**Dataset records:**
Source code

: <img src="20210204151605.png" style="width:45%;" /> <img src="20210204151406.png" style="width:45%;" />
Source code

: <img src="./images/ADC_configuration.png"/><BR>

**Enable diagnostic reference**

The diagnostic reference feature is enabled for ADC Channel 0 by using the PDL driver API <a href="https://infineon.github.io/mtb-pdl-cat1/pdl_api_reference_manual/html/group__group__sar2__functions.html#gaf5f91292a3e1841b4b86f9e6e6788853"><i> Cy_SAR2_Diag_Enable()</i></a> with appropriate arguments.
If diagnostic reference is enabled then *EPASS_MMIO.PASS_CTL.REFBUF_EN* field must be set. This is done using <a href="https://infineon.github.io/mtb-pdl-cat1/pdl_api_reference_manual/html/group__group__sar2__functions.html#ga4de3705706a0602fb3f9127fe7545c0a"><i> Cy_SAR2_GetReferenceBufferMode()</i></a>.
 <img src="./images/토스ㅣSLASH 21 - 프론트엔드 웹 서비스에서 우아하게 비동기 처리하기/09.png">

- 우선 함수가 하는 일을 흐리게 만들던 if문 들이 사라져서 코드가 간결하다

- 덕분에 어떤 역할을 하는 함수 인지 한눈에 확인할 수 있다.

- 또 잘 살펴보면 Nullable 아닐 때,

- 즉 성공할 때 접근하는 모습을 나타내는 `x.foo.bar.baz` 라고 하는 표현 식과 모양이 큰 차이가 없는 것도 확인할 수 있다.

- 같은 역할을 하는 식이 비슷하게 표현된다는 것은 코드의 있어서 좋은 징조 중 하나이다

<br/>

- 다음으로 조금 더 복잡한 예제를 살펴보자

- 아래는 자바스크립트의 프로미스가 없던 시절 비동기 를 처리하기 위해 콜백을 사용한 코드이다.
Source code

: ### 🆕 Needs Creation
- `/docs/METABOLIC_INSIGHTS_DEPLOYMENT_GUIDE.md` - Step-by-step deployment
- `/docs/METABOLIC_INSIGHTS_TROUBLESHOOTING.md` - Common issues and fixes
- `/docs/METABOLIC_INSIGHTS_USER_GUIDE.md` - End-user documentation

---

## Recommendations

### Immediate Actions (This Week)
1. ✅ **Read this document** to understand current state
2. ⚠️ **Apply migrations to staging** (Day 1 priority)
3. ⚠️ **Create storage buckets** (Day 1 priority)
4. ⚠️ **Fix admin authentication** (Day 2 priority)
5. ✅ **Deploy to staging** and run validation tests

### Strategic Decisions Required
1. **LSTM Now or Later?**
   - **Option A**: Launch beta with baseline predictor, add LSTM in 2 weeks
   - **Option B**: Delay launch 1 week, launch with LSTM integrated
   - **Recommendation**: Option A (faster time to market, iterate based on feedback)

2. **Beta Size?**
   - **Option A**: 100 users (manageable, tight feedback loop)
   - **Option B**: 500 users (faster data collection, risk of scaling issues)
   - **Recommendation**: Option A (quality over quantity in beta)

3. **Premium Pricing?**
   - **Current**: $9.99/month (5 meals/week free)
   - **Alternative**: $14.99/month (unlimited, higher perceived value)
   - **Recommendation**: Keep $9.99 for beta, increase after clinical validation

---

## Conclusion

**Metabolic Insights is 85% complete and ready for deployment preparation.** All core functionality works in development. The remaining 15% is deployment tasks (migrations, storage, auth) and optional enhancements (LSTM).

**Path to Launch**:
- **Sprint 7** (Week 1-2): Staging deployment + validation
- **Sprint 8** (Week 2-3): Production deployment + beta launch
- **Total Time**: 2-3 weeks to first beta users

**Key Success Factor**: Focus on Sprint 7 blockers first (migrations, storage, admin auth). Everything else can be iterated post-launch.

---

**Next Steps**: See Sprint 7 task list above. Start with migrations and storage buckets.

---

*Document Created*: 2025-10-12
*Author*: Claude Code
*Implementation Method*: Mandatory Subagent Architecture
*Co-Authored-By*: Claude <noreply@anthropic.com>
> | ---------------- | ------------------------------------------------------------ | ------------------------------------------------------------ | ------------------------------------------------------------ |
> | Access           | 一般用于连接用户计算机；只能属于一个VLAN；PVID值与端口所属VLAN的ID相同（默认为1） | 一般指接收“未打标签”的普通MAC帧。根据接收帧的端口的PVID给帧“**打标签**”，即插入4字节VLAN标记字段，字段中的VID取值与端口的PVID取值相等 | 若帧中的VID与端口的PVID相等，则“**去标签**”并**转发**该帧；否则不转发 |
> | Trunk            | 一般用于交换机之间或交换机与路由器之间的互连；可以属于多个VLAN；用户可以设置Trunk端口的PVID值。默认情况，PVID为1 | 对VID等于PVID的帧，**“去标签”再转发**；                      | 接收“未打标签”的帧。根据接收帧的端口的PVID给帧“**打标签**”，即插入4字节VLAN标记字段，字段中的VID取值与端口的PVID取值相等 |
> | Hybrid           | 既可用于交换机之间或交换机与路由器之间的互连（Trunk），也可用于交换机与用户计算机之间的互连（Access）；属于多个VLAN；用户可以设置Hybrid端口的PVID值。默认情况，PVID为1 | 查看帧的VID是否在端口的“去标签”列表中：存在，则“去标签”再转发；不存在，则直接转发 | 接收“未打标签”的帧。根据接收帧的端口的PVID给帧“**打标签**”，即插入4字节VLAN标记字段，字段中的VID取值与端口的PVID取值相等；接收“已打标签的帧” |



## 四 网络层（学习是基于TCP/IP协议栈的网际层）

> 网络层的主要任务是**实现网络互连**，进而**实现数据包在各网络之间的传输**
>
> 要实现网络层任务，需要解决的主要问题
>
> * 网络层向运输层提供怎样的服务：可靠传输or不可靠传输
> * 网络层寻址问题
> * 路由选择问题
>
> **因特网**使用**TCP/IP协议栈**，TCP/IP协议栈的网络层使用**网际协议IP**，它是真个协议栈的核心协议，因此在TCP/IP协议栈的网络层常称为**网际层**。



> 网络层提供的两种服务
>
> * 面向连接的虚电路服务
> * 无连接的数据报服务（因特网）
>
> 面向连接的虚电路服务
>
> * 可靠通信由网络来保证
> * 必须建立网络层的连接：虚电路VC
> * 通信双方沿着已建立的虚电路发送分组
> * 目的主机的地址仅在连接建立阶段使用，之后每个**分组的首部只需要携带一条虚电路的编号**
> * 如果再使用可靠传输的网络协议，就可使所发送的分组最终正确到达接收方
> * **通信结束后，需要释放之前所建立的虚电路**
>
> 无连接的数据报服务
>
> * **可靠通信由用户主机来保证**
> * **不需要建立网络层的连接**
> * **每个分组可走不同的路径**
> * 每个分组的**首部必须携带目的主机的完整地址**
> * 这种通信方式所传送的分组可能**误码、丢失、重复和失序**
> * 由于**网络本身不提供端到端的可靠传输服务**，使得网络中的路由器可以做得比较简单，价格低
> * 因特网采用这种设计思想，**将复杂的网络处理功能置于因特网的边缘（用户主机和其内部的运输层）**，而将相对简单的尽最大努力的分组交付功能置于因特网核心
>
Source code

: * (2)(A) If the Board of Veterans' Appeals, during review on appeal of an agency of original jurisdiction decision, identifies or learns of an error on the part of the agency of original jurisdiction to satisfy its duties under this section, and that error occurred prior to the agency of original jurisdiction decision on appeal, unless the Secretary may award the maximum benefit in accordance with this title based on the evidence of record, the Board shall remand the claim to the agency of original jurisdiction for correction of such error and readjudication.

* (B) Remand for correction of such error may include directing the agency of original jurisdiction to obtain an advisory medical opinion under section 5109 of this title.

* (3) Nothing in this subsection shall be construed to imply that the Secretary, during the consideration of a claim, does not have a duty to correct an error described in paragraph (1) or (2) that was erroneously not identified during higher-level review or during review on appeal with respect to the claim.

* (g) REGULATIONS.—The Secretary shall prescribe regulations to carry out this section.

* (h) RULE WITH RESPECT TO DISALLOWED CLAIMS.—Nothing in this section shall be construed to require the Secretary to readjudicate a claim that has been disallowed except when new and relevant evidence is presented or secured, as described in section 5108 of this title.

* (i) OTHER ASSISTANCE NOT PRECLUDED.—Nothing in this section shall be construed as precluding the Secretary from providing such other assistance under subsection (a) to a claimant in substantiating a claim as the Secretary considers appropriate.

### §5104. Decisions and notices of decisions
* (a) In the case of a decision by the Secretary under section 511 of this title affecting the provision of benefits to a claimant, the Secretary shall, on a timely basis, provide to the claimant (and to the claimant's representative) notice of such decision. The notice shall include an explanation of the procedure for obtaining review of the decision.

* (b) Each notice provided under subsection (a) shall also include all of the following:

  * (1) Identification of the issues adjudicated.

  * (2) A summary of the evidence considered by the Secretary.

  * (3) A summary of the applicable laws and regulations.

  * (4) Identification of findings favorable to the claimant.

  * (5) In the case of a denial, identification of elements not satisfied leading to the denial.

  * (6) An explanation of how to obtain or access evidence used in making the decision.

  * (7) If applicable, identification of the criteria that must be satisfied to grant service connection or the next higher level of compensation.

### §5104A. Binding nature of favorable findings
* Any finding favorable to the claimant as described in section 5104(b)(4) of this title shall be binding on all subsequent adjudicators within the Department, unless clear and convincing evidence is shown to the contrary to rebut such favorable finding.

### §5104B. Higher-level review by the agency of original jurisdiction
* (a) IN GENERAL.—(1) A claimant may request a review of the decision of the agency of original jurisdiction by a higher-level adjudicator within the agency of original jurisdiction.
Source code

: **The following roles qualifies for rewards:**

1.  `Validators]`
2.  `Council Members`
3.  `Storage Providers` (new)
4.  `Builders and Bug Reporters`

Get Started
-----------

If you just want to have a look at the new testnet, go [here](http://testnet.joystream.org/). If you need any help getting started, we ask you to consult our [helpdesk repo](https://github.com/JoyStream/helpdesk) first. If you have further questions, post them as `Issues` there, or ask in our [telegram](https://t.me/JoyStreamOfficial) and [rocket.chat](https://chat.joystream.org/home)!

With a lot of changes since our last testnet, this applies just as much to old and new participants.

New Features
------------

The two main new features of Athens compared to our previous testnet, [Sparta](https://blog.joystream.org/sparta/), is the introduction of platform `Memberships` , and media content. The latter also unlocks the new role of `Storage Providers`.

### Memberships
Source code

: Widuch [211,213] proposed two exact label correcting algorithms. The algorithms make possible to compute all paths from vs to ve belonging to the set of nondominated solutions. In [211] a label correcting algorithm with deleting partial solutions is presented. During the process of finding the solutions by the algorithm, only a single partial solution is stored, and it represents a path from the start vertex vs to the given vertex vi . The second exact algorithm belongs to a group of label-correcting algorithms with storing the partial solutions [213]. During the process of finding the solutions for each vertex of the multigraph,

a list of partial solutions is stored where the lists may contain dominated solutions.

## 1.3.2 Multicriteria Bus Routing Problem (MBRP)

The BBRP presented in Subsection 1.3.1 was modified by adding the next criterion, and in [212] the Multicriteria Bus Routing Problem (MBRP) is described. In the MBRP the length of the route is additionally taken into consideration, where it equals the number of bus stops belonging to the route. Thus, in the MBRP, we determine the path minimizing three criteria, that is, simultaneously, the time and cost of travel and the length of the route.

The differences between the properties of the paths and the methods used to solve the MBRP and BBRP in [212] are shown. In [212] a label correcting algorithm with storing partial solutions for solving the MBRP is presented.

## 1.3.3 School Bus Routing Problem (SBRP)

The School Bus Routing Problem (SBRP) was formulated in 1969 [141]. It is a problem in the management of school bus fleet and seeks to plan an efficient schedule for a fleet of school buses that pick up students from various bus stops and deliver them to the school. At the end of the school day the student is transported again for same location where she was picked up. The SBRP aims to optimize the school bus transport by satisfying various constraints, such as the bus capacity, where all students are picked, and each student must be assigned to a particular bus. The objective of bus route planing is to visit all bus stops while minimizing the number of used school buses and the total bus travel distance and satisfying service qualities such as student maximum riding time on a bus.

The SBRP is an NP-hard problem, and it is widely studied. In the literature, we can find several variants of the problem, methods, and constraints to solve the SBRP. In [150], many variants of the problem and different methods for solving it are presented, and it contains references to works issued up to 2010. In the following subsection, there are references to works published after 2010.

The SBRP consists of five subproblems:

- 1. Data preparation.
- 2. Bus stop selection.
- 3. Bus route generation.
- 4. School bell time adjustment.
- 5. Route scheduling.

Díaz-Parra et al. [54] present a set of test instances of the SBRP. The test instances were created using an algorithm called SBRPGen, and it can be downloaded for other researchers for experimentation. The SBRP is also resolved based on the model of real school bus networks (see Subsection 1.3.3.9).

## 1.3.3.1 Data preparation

**BRIEF:**
Set down only the lines above that fall between the line holding "Widuch [211,213] proposed" and the line holding "The BBRP presented", inclusive, keeping each exact.

**ANSWER TO THE EXERCISE:**
: Widuch [211,213] proposed two exact label correcting algorithms. The algorithms make possible to compute all paths from vs to ve belonging to the set of nondominated solutions. In [211] a label correcting algorithm with deleting partial solutions is presented. During the process of finding the solutions by the algorithm, only a single partial solution is stored, and it represents a path from the start vertex vs to the given vertex vi . The second exact algorithm belongs to a group of label-correcting algorithms with storing the partial solutions [213]. During the process of finding the solutions for each vertex of the multigraph,

a list of partial solutions is stored where the lists may contain dominated solutions.

## 1.3.2 Multicriteria Bus Routing Problem (MBRP)

The BBRP presented in Subsection 1.3.1 was modified by adding the next criterion, and in [212] the Multicriteria Bus Routing Problem (MBRP) is described. In the MBRP the length of the route is additionally taken into consideration, where it equals the number of bus stops belonging to the route. Thus, in the MBRP, we determine the path minimizing three criteria, that is, simultaneously, the time and cost of travel and the length of the route.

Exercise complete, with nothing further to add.